→ SUPPLIED MATERIAL
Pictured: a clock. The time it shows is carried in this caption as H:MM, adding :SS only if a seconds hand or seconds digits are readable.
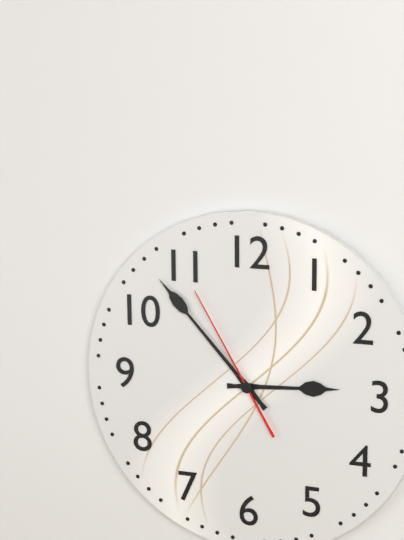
2:53:55
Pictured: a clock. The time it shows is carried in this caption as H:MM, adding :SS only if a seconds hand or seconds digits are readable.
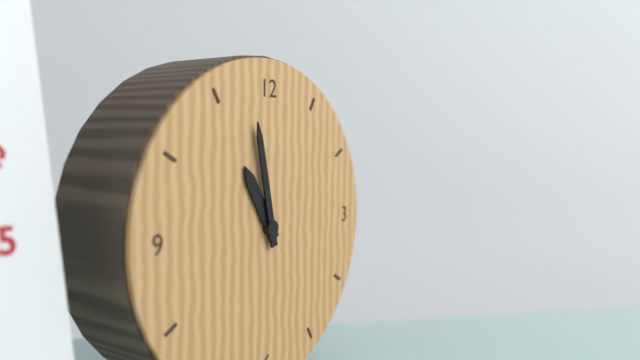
10:58
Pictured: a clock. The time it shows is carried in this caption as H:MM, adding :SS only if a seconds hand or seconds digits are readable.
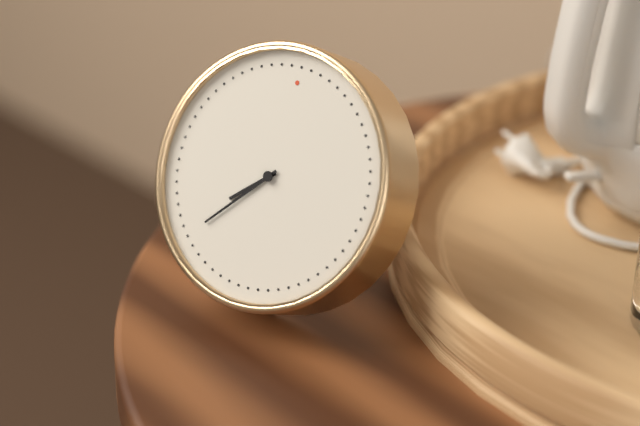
7:37
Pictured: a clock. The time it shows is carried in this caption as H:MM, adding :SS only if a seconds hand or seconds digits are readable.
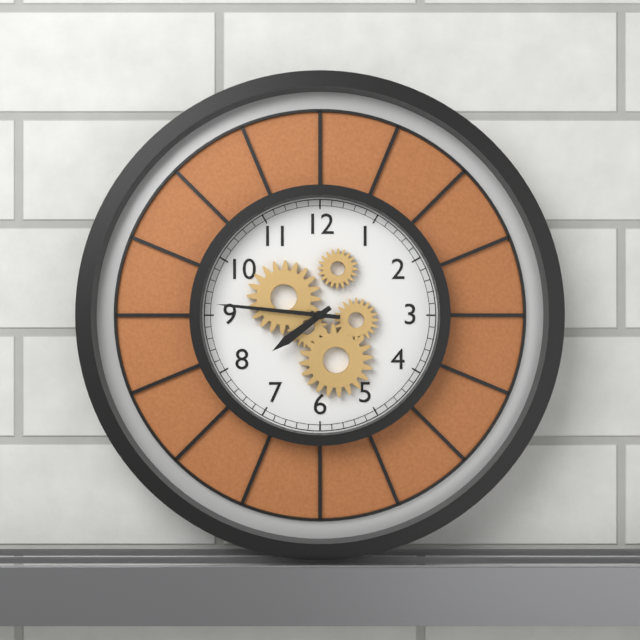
7:46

→ WHAT THE TASK ASKS
Could you copy every row above word for word and leave the pictures out?

→ PROBLEM SOLUTION
Pictured: a clock. The time it shows is carried in this caption as H:MM, adding :SS only if a seconds hand or seconds digits are readable.
2:53:55
Pictured: a clock. The time it shows is carried in this caption as H:MM, adding :SS only if a seconds hand or seconds digits are readable.
10:58
Pictured: a clock. The time it shows is carried in this caption as H:MM, adding :SS only if a seconds hand or seconds digits are readable.
7:37
Pictured: a clock. The time it shows is carried in this caption as H:MM, adding :SS only if a seconds hand or seconds digits are readable.
7:46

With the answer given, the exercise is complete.